Es
curioso que cuando llega el momento culminante que Jesús había anunciado nadie
estaba allí para contemplar su victoria sobre la muerte. Nadie vio la
Resurrección del Señor. Sí, que las gentes del lugar no se privaron de ver el
drama esperpéntico de la Pasión, la humillación profunda, el destrozo
psicológico y material del alma y del cuerpo de Jesús, la victoria de la
malicia, el triunfo del mal.
No
conocemos cómo y cuándo Resucitó el Señor. Lo cierto es que nada ni nadie
pudieron impedir que la tumba se abriera, y aparecieran en su interior las
vendas de lino, y el paño que habían colocado sobre la cabeza de Jesús, doblado
y colocado aparte. Este es el testimonio, la tumba vacía, que movió a los
discípulos a recordar las palabras de Jesús, a ver que todo se había cumplido, a
creer y adherirse por completo.
De
quedar así, la duda se habría sembrado. Así lo pretendieron los mismos que
condenaron y ejecutaron al inocente por excelencia.
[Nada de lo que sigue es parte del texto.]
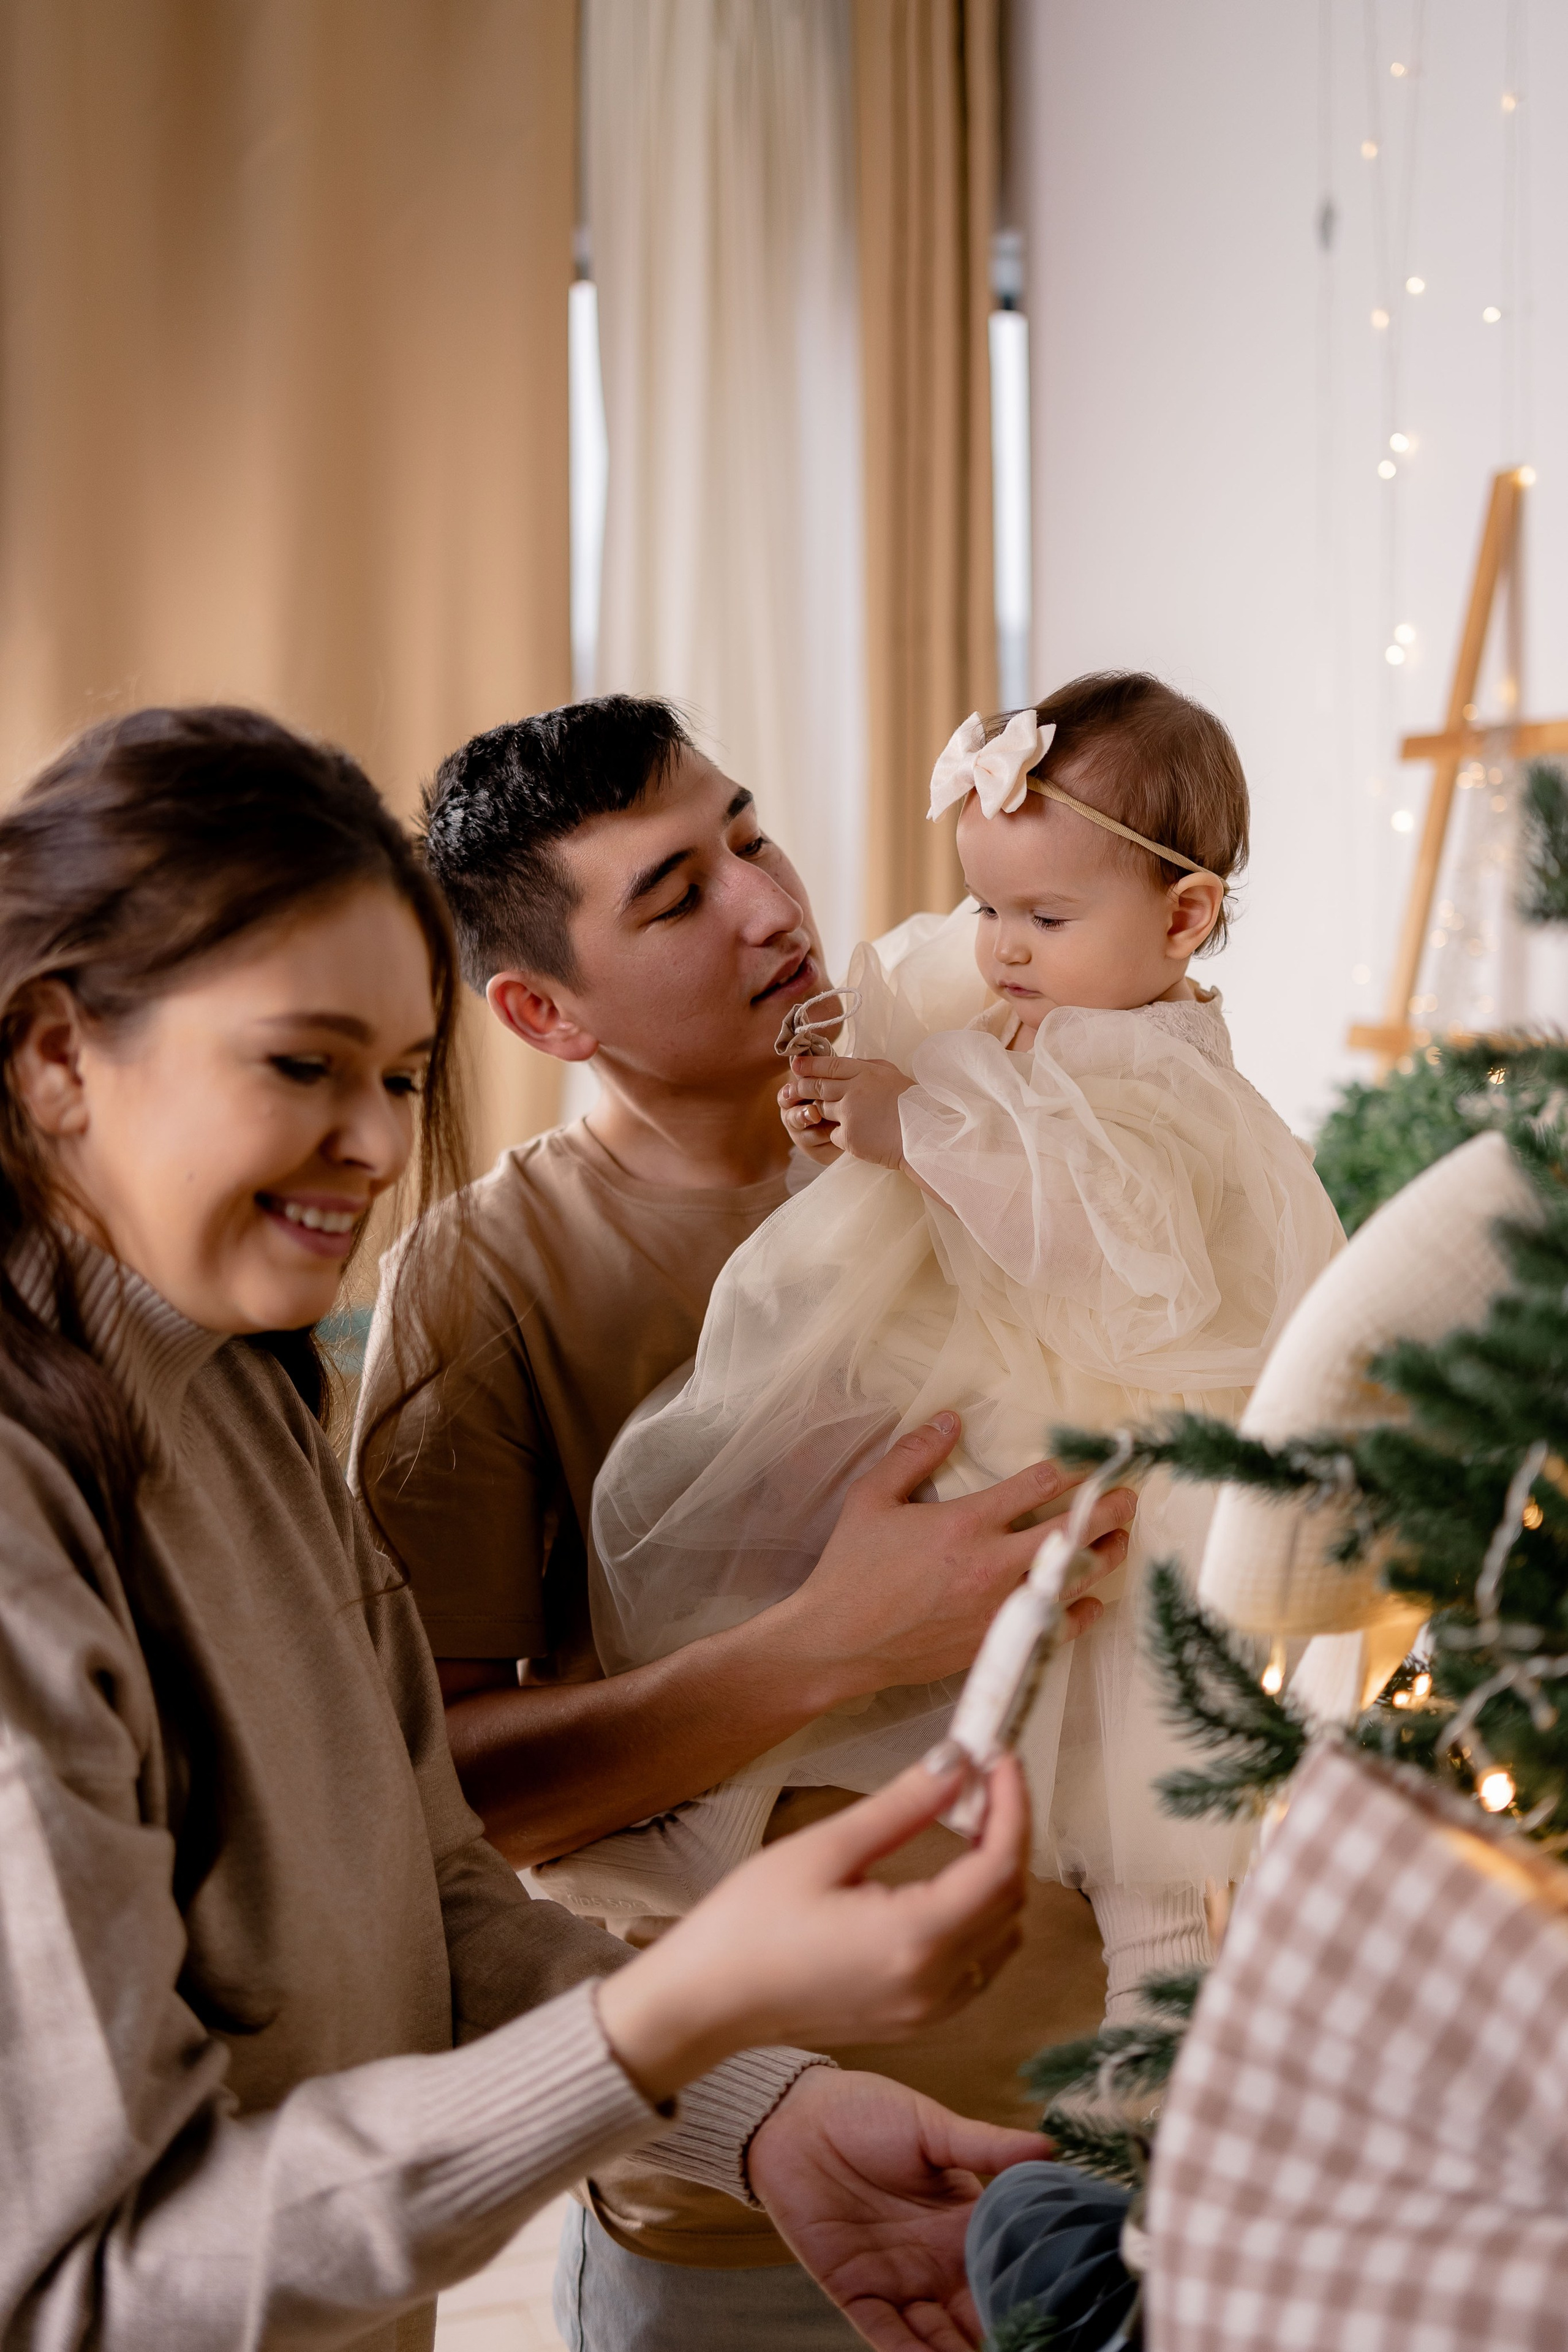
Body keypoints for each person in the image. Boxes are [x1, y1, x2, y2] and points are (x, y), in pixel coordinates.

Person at [0, 702, 1071, 2352]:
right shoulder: (32, 1522)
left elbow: (435, 1898)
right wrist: (686, 1998)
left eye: (404, 1076)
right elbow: (86, 2283)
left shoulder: (241, 1403)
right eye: (304, 1066)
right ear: (58, 1055)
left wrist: (765, 2110)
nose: (373, 1146)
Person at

Pero es el mismo Señor,
quien rompe los esquemas y planteamientos humanos cuando hace a María Magdalena
el regalo de ser la primera en verle y escucharle, el regalo de colmar el vacío
del corazón que estuvo al pie de la cruz, y llenar el vacío de la tumba con el
mandato de ser la primera en comunicar la alegría de la buena nueva a sus
hermanos que estaban ocultos por miedo.
A
partir de este instante comienza una cadena testimonial que ininterrumpidamente
llega hasta nosotros en verdad; que nos permite gritar y cantar: ¡Mi alegría,
Cristo, ha resucitado!, como hacía San Serafín de Sarov.